- **TO-DO ITEM**
Reproduce the text read from all of the material below, replacing every occurrence of "Registriert" with "Mitglied seit" and leaving everything else unchanged. Omit the pictures from the output.

RECORDS TO USE START

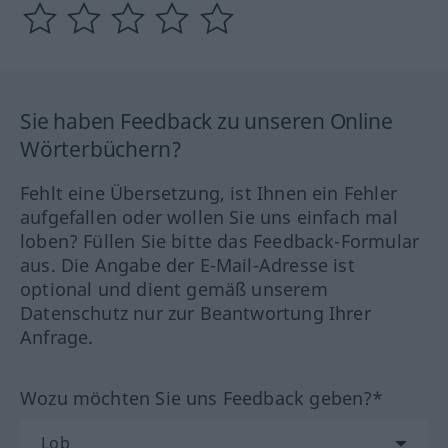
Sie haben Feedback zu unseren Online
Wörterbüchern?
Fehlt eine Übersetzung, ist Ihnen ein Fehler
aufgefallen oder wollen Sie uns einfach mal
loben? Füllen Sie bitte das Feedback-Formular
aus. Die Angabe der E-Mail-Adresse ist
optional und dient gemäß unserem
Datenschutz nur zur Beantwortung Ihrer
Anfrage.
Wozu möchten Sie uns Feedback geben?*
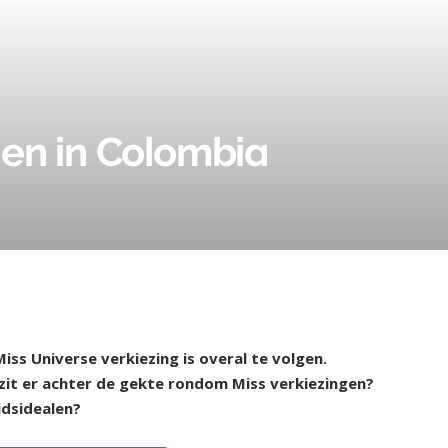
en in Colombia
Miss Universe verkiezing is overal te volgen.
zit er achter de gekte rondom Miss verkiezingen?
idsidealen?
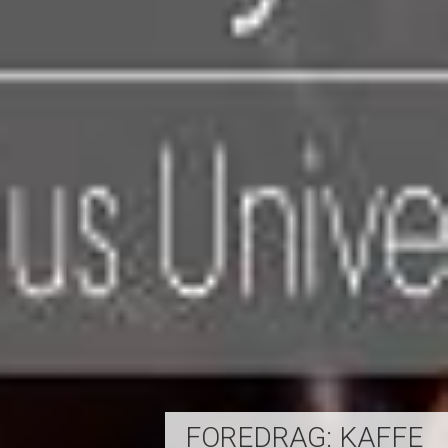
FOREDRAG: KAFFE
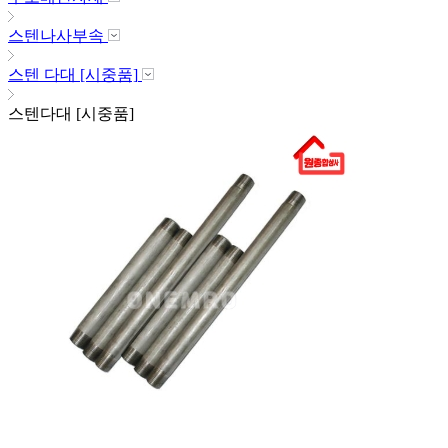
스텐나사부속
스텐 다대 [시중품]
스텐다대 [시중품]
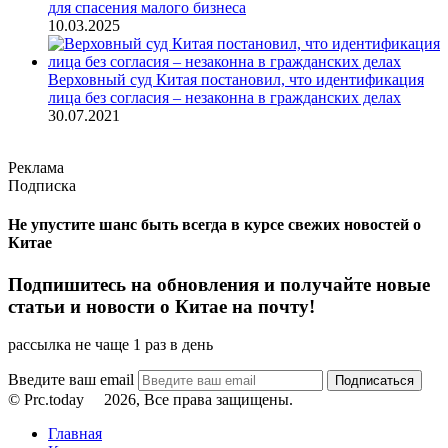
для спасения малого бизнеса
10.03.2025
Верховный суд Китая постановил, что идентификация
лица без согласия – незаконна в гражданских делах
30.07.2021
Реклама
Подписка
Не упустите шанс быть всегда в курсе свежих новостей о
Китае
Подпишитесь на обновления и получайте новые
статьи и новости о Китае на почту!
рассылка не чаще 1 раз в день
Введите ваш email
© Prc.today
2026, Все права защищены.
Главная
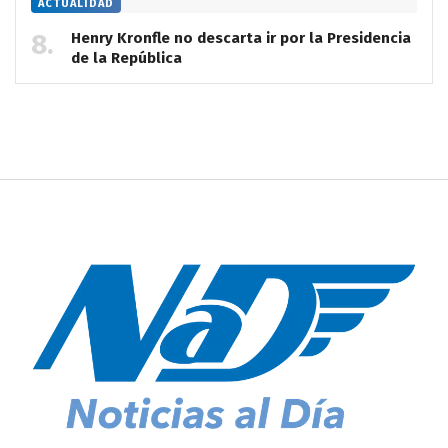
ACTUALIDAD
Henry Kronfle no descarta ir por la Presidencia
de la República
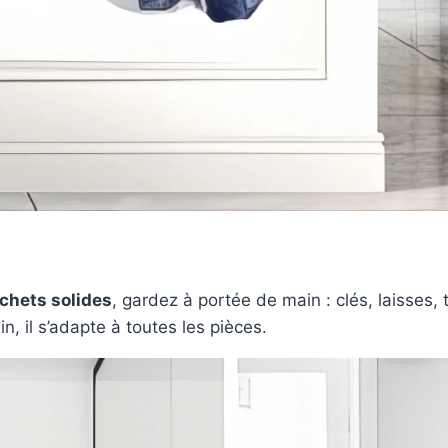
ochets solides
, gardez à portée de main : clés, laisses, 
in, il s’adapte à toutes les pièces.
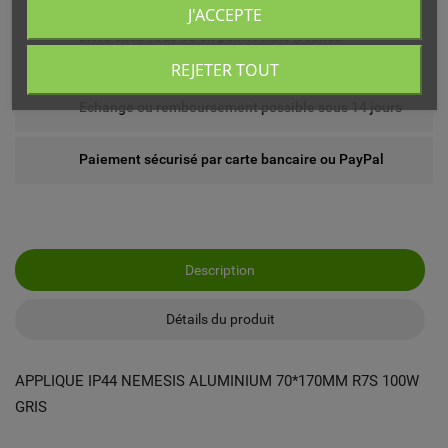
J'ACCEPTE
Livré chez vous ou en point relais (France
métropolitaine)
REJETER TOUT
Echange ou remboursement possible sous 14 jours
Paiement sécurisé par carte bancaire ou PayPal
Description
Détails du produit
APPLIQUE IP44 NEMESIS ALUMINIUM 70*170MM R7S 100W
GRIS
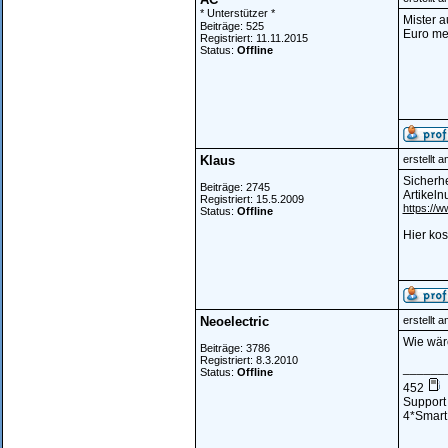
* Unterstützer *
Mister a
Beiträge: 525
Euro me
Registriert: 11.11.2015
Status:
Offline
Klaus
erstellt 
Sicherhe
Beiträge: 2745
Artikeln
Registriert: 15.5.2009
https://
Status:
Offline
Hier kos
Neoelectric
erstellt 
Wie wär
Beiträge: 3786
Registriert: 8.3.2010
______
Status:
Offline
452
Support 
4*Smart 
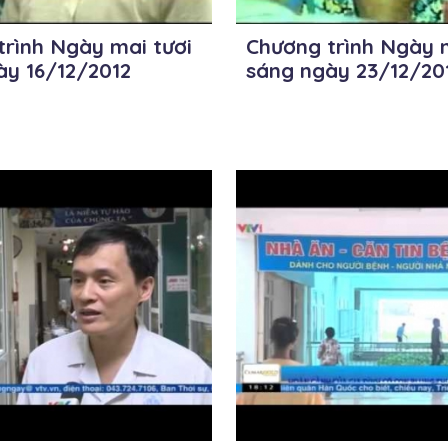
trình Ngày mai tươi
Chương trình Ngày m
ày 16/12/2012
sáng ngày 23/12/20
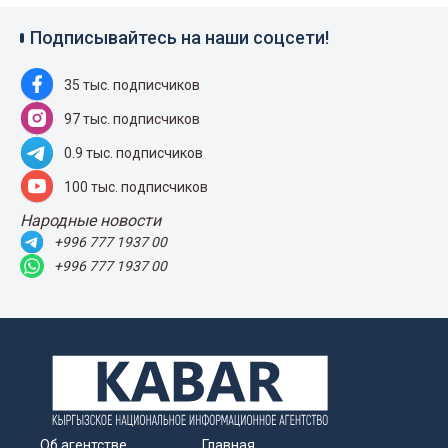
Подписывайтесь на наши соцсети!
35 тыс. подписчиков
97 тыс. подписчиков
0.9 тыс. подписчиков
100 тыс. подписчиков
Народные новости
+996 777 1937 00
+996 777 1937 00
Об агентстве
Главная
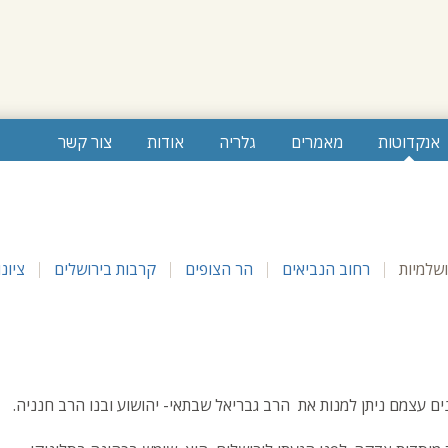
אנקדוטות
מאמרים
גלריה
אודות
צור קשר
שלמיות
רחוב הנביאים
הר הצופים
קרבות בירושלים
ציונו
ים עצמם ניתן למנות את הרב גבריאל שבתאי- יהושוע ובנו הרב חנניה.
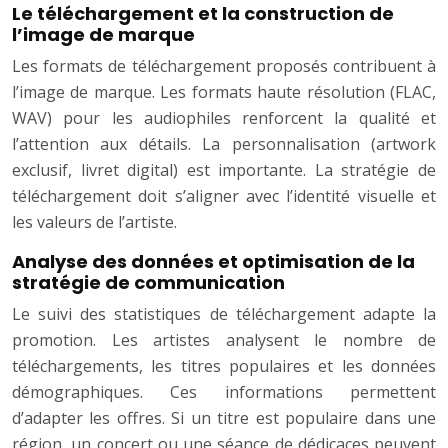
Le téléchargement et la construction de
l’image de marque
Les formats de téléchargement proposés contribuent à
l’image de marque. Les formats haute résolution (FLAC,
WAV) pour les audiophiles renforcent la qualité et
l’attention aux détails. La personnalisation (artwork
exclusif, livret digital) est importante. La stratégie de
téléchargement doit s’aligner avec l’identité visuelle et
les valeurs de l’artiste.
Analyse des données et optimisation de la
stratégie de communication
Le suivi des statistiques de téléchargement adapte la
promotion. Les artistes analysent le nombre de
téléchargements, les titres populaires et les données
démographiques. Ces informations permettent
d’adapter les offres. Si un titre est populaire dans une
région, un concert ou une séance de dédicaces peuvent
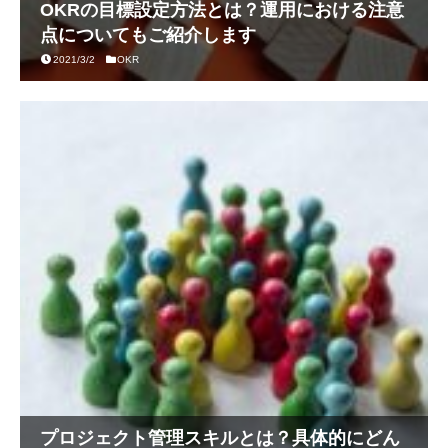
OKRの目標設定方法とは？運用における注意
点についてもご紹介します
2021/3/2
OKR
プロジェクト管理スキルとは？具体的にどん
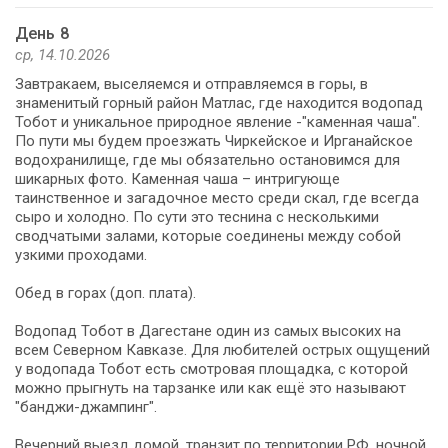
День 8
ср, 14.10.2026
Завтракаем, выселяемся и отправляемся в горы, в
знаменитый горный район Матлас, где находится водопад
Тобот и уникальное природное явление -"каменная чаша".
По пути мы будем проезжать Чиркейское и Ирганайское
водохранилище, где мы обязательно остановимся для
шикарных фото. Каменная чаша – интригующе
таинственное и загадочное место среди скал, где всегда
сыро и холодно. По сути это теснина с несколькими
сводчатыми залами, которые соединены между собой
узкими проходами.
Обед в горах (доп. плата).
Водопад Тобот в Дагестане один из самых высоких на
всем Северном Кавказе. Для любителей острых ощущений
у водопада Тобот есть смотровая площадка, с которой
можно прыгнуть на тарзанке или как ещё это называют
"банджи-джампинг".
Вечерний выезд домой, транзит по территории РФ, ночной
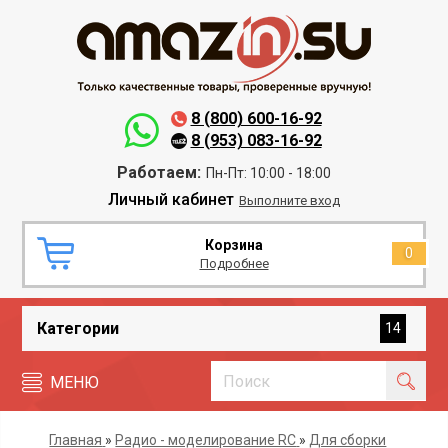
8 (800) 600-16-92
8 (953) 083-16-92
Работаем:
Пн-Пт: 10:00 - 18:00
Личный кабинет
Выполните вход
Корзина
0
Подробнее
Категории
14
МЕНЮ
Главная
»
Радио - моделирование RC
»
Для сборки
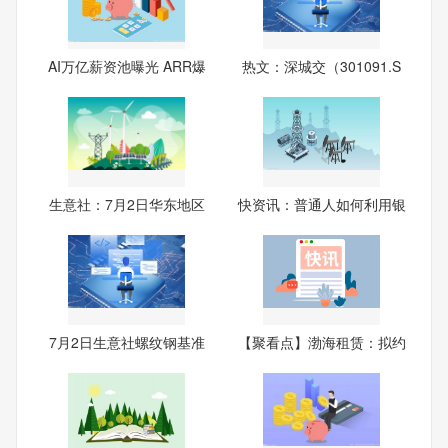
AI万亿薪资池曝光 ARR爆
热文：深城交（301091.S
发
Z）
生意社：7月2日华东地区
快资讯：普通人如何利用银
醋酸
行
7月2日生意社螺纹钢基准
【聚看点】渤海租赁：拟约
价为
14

RECORDS TO USE END

- **ANSWER TO THE EXERCISE**
Sie haben Feedback zu unseren Online
Wörterbüchern?
Fehlt eine Übersetzung, ist Ihnen ein Fehler
aufgefallen oder wollen Sie uns einfach mal
loben? Füllen Sie bitte das Feedback-Formular
aus. Die Angabe der E-Mail-Adresse ist
optional und dient gemäß unserem
Datenschutz nur zur Beantwortung Ihrer
Anfrage.
Wozu möchten Sie uns Feedback geben?*
en in Colombia
Miss Universe verkiezing is overal te volgen.
zit er achter de gekte rondom Miss verkiezingen?
idsidealen?
FOREDRAG: KAFFE
스텐나사부속
스텐 다대 [시중품]
스텐다대 [시중품]
для спасения малого бизнеса
10.03.2025
Верховный суд Китая постановил, что идентификация
лица без согласия – незаконна в гражданских делах
30.07.2021
Реклама
Подписка
Не упустите шанс быть всегда в курсе свежих новостей о
Китае
Подпишитесь на обновления и получайте новые
статьи и новости о Китае на почту!
рассылка не чаще 1 раз в день
Введите ваш email
© Prc.today
2026, Все права защищены.
Главная
ACTUALIDAD
Henry Kronfle no descarta ir por la Presidencia
de la República
ochets solides
, gardez à portée de main : clés, laisses, 
in, il s’adapte à toutes les pièces.
J'ACCEPTE
Livré chez vous ou en point relais (France
métropolitaine)
REJETER TOUT
Echange ou remboursement possible sous 14 jours
Paiement sécurisé par carte bancaire ou PayPal
Description
Détails du produit
APPLIQUE IP44 NEMESIS ALUMINIUM 70*170MM R7S 100W
GRIS
* Unterstützer *
Mister a
Beiträge: 525
Euro me
Mitglied seit: 11.11.2015
Status:
Offline
Klaus
erstellt 
Sicherhe
Beiträge: 2745
Artikeln
Mitglied seit: 15.5.2009
https://
Status:
Offline
Hier kos
Neoelectric
erstellt 
Wie wär
Beiträge: 3786
Mitglied seit: 8.3.2010
______
Status:
Offline
452
Support 
4*Smart 
trình Ngày mai tươi
Chương trình Ngày m
ày 16/12/2012
sáng ngày 23/12/20
Подписывайтесь на наши соцсети!
35 тыс. подписчиков
97 тыс. подписчиков
0.9 тыс. подписчиков
100 тыс. подписчиков
Народные новости
+996 777 1937 00
+996 777 1937 00
Об агентстве
Главная
אנקדוטות
מאמרים
גלריה
אודות
צור קשר
שלמיות
רחוב הנביאים
הר הצופים
קרבות בירושלים
ציונו
ים עצמם ניתן למנות את הרב גבריאל שבתאי- יהושוע ובנו הרב חנניה.
Le téléchargement et la construction de
l’image de marque
Les formats de téléchargement proposés contribuent à
l’image de marque. Les formats haute résolution (FLAC,
WAV) pour les audiophiles renforcent la qualité et
l’attention aux détails. La personnalisation (artwork
exclusif, livret digital) est importante. La stratégie de
téléchargement doit s’aligner avec l’identité visuelle et
les valeurs de l’artiste.
Analyse des données et optimisation de la
stratégie de communication
Le suivi des statistiques de téléchargement adapte la
promotion. Les artistes analysent le nombre de
téléchargements, les titres populaires et les données
démographiques. Ces informations permettent
d’adapter les offres. Si un titre est populaire dans une
région, un concert ou une séance de dédicaces peuvent
OKRの目標設定方法とは？運用における注意
点についてもご紹介します
2021/3/2
OKR
プロジェクト管理スキルとは？具体的にどん
День 8
ср, 14.10.2026
Завтракаем, выселяемся и отправляемся в горы, в
знаменитый горный район Матлас, где находится водопад
Тобот и уникальное природное явление -"каменная чаша".
По пути мы будем проезжать Чиркейское и Ирганайское
водохранилище, где мы обязательно остановимся для
шикарных фото. Каменная чаша – интригующе
таинственное и загадочное место среди скал, где всегда
сыро и холодно. По сути это теснина с несколькими
сводчатыми залами, которые соединены между собой
узкими проходами.
Обед в горах (доп. плата).
Водопад Тобот в Дагестане один из самых высоких на
всем Северном Кавказе. Для любителей острых ощущений
у водопада Тобот есть смотровая площадка, с которой
можно прыгнуть на тарзанке или как ещё это называют
"банджи-джампинг".
Вечерний выезд домой, транзит по территории РФ, ночной
8 (800) 600-16-92
8 (953) 083-16-92
Работаем:
Пн-Пт: 10:00 - 18:00
Личный кабинет
Выполните вход
Корзина
0
Подробнее
Категории
14
МЕНЮ
Главная
»
Радио - моделирование RC
»
Для сборки
AI万亿薪资池曝光 ARR爆
热文：深城交（301091.S
发
Z）
生意社：7月2日华东地区
快资讯：普通人如何利用银
醋酸
行
7月2日生意社螺纹钢基准
【聚看点】渤海租赁：拟约
价为
14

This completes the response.